ENFS108

Sixteenth Sunday in Ordinary Time

The pastoral and the mission in the Church

The apostles gathered together with Jesus and reported all they had done and taught. He said to them, “Come away by yourselves to a deserted place and rest a while.” People were coming and going in great numbers, and they had no opportunity even to eat. So they went off in the boat by themselves to a deserted place. People saw them leaving and many came to know about it. They hastened there on foot from all the towns and arrived at the place before them. When he disembarked and saw the vast crowd, his heart was moved with pity for them, for they were like sheep without a shepherd; and he began to teach them many things. Mk 6,30-34

In today’s page of the gospel, Jesus’s missionary role towards the crowd is interwoven with that of pastor of the small community of disciples, who moves from place to place in Palestine. This dual role can be found today in the person of the bishop for the clergy and the community of the faithful, but also in that Christian married couple who are committed both in growing children and in proclaiming the Gospel. The duties towards the family and the Christian testimony are two different moments when developing the Kingdom: while working for the present, you work for the future of the Church and society.
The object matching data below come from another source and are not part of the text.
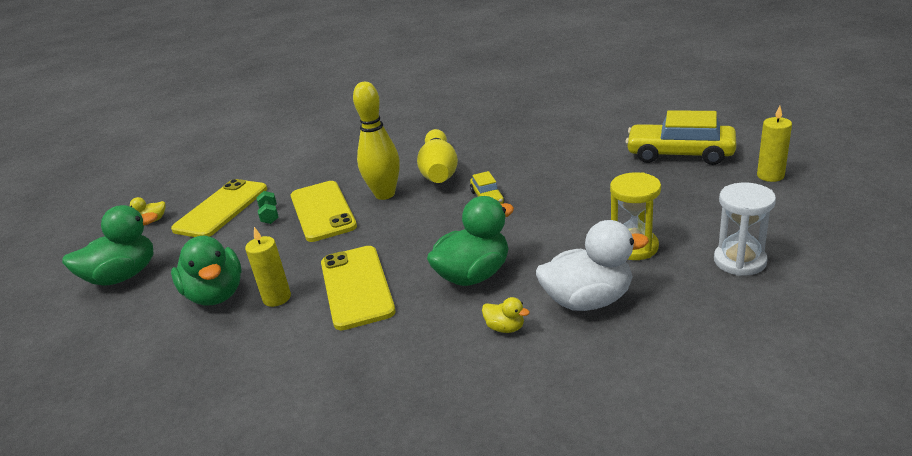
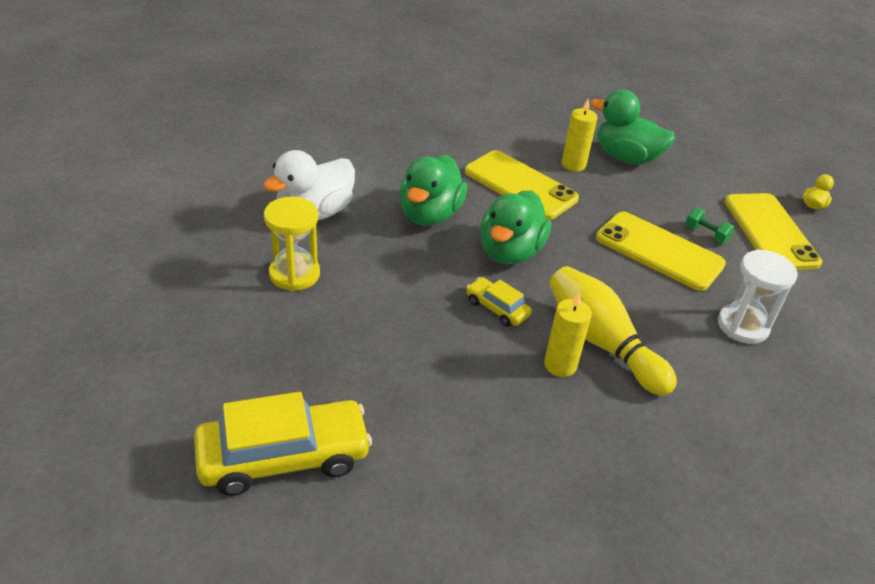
camera: 140 degrees right, 10 degrees up
green duck [62,205,158,285] -> green duck moved to [480,190,551,265]
yellow bowling pin [353,82,400,200] -> none
yellow duck [482,297,530,333] -> none
white hourglass [714,183,776,276] -> white hourglass moved to [718,249,798,344]
yellow candle [757,106,792,182] -> yellow candle moved to [544,293,592,377]

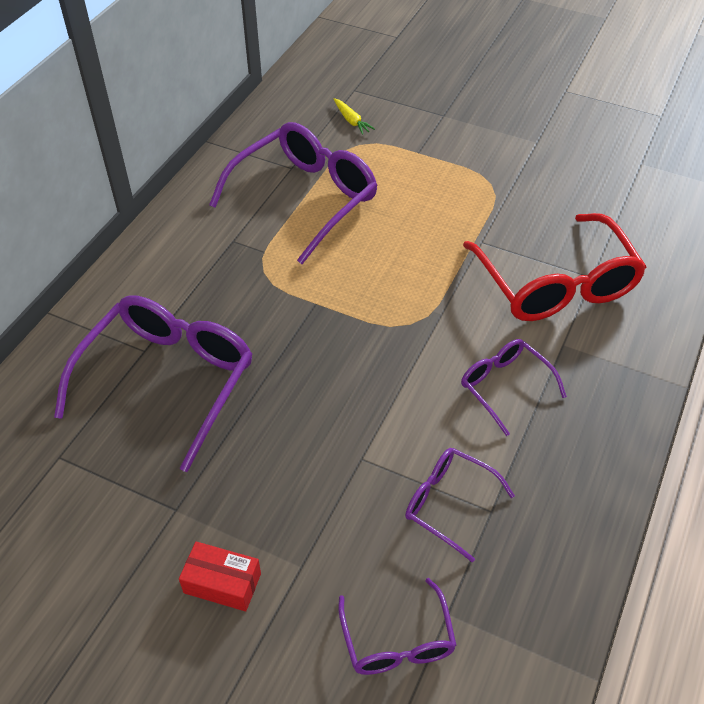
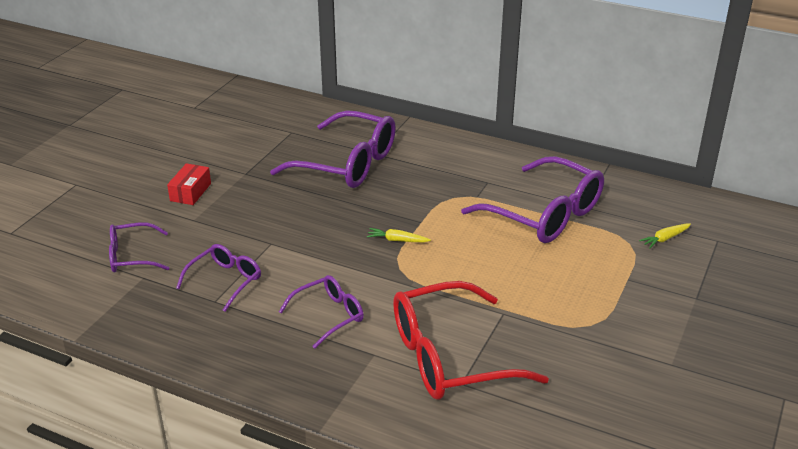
camera: 90 degrees right, 15 degrees down
none -> yellow carrot [367,228,431,242]

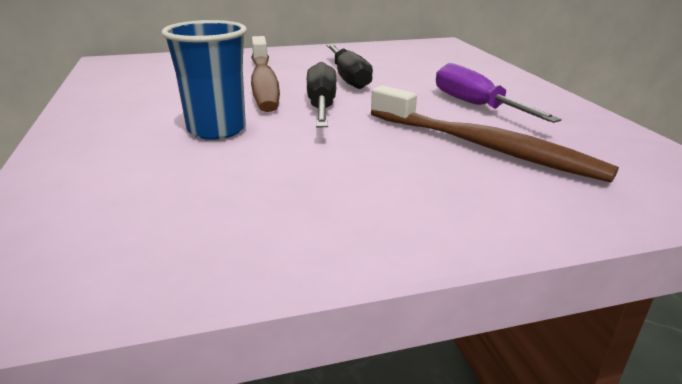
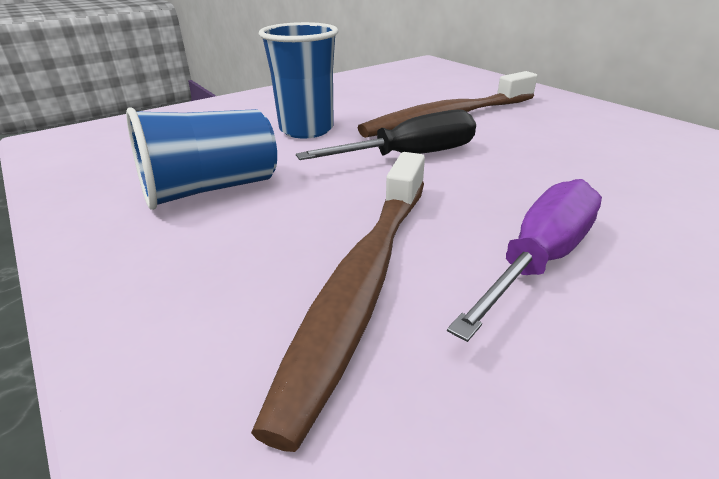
camera: 70 degrees right, 5 degrees up
black screwdriver [326,44,373,89] -> none
none -> blue cup [126,107,277,210]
Jesus’s wish to let his disciples rest in order to to recharge their batteries is very pastoral: “Come away by yourselves to a deserted place and rest a while”. And also his compassion for the crowd who seek him because they are thirsty for truth and need a shepherd is very beautiful: “When he disembarked and saw the vast crowd, his heart was moved with pity for them, for they were like sheep without a shepherd; and he began to teach them many things”. So, while Jesus speaks to those people, the disciples, sitting down, rest from the toils of their first missionary commitment. It is not easy, not even today, to find some rest for Christian parents, considering the several family, social and apostolic commitments, but that is life and it is beautiful as it is. It happens quite often at night, when we lie on our bed to rest a little, to receive a phone call which takes us back to our very commitments and problems. It is a sign that our life has a meaning to others.The following verses of today’s passage speak of the multiplication of the loaves, which Jesus performs for that the crowd which, after listening to him all day, get hungry while the evening comes. To him, evangelization comes before the human care that takes place in paying attention to the needs of the people. I think that today’s Church must meditate longer on this point, as it seems to us that the two moments are reversed, even to the point that the social aspect is the only one taken into consideration, leaving the missionary level neglected.